- **Description of the task**:
Reproduce the listing that follows so that each line matches the original exactly.
********
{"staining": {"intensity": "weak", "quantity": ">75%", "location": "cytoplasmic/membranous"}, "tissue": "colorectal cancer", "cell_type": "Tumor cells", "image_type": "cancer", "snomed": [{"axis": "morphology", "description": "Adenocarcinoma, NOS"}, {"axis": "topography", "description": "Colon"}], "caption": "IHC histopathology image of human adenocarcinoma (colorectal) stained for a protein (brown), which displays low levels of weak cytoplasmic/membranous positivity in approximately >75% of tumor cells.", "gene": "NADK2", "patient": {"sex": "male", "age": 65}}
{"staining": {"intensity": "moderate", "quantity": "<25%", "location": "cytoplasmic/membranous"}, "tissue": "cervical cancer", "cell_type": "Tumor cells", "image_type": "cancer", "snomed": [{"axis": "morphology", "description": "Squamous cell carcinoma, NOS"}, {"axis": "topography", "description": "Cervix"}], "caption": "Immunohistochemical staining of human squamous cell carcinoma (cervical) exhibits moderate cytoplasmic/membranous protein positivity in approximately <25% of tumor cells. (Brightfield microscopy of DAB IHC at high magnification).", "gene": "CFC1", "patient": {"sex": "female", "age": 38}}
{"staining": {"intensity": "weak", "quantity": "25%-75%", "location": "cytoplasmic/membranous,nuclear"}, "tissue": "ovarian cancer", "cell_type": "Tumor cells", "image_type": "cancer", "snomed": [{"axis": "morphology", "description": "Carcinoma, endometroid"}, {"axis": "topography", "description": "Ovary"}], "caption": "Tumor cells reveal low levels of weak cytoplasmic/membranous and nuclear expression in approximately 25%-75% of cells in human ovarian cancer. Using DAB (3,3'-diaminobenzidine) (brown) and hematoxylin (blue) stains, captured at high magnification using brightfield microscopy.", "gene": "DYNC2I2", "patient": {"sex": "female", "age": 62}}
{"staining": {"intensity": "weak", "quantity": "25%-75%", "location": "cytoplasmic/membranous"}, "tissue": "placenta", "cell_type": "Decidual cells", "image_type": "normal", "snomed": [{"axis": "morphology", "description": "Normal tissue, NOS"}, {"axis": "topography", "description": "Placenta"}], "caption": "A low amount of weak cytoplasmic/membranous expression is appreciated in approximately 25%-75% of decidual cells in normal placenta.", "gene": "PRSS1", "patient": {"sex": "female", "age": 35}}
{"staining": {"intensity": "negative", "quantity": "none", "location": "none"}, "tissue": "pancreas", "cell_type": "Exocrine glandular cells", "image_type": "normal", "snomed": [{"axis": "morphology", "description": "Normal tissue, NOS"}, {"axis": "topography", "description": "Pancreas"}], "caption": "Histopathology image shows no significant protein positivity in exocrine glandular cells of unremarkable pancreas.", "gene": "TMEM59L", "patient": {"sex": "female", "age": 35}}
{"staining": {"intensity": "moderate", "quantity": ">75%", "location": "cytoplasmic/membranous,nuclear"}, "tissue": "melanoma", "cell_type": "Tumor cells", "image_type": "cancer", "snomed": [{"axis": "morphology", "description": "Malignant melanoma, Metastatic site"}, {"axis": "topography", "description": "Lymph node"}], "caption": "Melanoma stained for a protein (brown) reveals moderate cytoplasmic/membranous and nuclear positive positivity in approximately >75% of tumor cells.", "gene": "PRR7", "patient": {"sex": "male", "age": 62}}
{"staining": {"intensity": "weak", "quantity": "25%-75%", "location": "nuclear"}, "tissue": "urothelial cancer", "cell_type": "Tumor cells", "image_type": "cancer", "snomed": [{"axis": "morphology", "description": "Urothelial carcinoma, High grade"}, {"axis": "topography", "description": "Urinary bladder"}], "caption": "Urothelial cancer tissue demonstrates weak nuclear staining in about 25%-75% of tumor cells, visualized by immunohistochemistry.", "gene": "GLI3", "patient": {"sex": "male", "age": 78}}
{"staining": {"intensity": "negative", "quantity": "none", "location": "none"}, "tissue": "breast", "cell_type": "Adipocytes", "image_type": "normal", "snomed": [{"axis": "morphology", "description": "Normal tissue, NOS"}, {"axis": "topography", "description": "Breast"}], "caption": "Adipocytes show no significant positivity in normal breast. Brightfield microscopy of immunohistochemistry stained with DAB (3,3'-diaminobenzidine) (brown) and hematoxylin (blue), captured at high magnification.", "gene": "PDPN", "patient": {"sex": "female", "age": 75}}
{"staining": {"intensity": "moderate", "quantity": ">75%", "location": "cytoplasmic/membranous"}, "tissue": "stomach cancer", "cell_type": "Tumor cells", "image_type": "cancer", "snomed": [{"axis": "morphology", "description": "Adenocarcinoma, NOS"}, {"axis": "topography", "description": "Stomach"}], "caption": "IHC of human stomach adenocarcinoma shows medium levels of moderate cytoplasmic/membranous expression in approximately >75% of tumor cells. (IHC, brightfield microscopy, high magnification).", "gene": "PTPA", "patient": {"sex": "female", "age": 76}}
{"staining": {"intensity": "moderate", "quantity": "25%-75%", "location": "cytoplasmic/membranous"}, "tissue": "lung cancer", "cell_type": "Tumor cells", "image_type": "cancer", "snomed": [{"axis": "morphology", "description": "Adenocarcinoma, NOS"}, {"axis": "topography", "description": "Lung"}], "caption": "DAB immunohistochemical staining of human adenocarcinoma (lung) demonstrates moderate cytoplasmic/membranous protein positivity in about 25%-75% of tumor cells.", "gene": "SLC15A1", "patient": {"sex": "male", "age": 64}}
********
- **Result of the task**:
{"staining": {"intensity": "weak", "quantity": ">75%", "location": "cytoplasmic/membranous"}, "tissue": "colorectal cancer", "cell_type": "Tumor cells", "image_type": "cancer", "snomed": [{"axis": "morphology", "description": "Adenocarcinoma, NOS"}, {"axis": "topography", "description": "Colon"}], "caption": "IHC histopathology image of human adenocarcinoma (colorectal) stained for a protein (brown), which displays low levels of weak cytoplasmic/membranous positivity in approximately >75% of tumor cells.", "gene": "NADK2", "patient": {"sex": "male", "age": 65}}
{"staining": {"intensity": "moderate", "quantity": "<25%", "location": "cytoplasmic/membranous"}, "tissue": "cervical cancer", "cell_type": "Tumor cells", "image_type": "cancer", "snomed": [{"axis": "morphology", "description": "Squamous cell carcinoma, NOS"}, {"axis": "topography", "description": "Cervix"}], "caption": "Immunohistochemical staining of human squamous cell carcinoma (cervical) exhibits moderate cytoplasmic/membranous protein positivity in approximately <25% of tumor cells. (Brightfield microscopy of DAB IHC at high magnification).", "gene": "CFC1", "patient": {"sex": "female", "age": 38}}
{"staining": {"intensity": "weak", "quantity": "25%-75%", "location": "cytoplasmic/membranous,nuclear"}, "tissue": "ovarian cancer", "cell_type": "Tumor cells", "image_type": "cancer", "snomed": [{"axis": "morphology", "description": "Carcinoma, endometroid"}, {"axis": "topography", "description": "Ovary"}], "caption": "Tumor cells reveal low levels of weak cytoplasmic/membranous and nuclear expression in approximately 25%-75% of cells in human ovarian cancer. Using DAB (3,3'-diaminobenzidine) (brown) and hematoxylin (blue) stains, captured at high magnification using brightfield microscopy.", "gene": "DYNC2I2", "patient": {"sex": "female", "age": 62}}
{"staining": {"intensity": "weak", "quantity": "25%-75%", "location": "cytoplasmic/membranous"}, "tissue": "placenta", "cell_type": "Decidual cells", "image_type": "normal", "snomed": [{"axis": "morphology", "description": "Normal tissue, NOS"}, {"axis": "topography", "description": "Placenta"}], "caption": "A low amount of weak cytoplasmic/membranous expression is appreciated in approximately 25%-75% of decidual cells in normal placenta.", "gene": "PRSS1", "patient": {"sex": "female", "age": 35}}
{"staining": {"intensity": "negative", "quantity": "none", "location": "none"}, "tissue": "pancreas", "cell_type": "Exocrine glandular cells", "image_type": "normal", "snomed": [{"axis": "morphology", "description": "Normal tissue, NOS"}, {"axis": "topography", "description": "Pancreas"}], "caption": "Histopathology image shows no significant protein positivity in exocrine glandular cells of unremarkable pancreas.", "gene": "TMEM59L", "patient": {"sex": "female", "age": 35}}
{"staining": {"intensity": "moderate", "quantity": ">75%", "location": "cytoplasmic/membranous,nuclear"}, "tissue": "melanoma", "cell_type": "Tumor cells", "image_type": "cancer", "snomed": [{"axis": "morphology", "description": "Malignant melanoma, Metastatic site"}, {"axis": "topography", "description": "Lymph node"}], "caption": "Melanoma stained for a protein (brown) reveals moderate cytoplasmic/membranous and nuclear positive positivity in approximately >75% of tumor cells.", "gene": "PRR7", "patient": {"sex": "male", "age": 62}}
{"staining": {"intensity": "weak", "quantity": "25%-75%", "location": "nuclear"}, "tissue": "urothelial cancer", "cell_type": "Tumor cells", "image_type": "cancer", "snomed": [{"axis": "morphology", "description": "Urothelial carcinoma, High grade"}, {"axis": "topography", "description": "Urinary bladder"}], "caption": "Urothelial cancer tissue demonstrates weak nuclear staining in about 25%-75% of tumor cells, visualized by immunohistochemistry.", "gene": "GLI3", "patient": {"sex": "male", "age": 78}}
{"staining": {"intensity": "negative", "quantity": "none", "location": "none"}, "tissue": "breast", "cell_type": "Adipocytes", "image_type": "normal", "snomed": [{"axis": "morphology", "description": "Normal tissue, NOS"}, {"axis": "topography", "description": "Breast"}], "caption": "Adipocytes show no significant positivity in normal breast. Brightfield microscopy of immunohistochemistry stained with DAB (3,3'-diaminobenzidine) (brown) and hematoxylin (blue), captured at high magnification.", "gene": "PDPN", "patient": {"sex": "female", "age": 75}}
{"staining": {"intensity": "moderate", "quantity": ">75%", "location": "cytoplasmic/membranous"}, "tissue": "stomach cancer", "cell_type": "Tumor cells", "image_type": "cancer", "snomed": [{"axis": "morphology", "description": "Adenocarcinoma, NOS"}, {"axis": "topography", "description": "Stomach"}], "caption": "IHC of human stomach adenocarcinoma shows medium levels of moderate cytoplasmic/membranous expression in approximately >75% of tumor cells. (IHC, brightfield microscopy, high magnification).", "gene": "PTPA", "patient": {"sex": "female", "age": 76}}
{"staining": {"intensity": "moderate", "quantity": "25%-75%", "location": "cytoplasmic/membranous"}, "tissue": "lung cancer", "cell_type": "Tumor cells", "image_type": "cancer", "snomed": [{"axis": "morphology", "description": "Adenocarcinoma, NOS"}, {"axis": "topography", "description": "Lung"}], "caption": "DAB immunohistochemical staining of human adenocarcinoma (lung) demonstrates moderate cytoplasmic/membranous protein positivity in about 25%-75% of tumor cells.", "gene": "SLC15A1", "patient": {"sex": "male", "age": 64}}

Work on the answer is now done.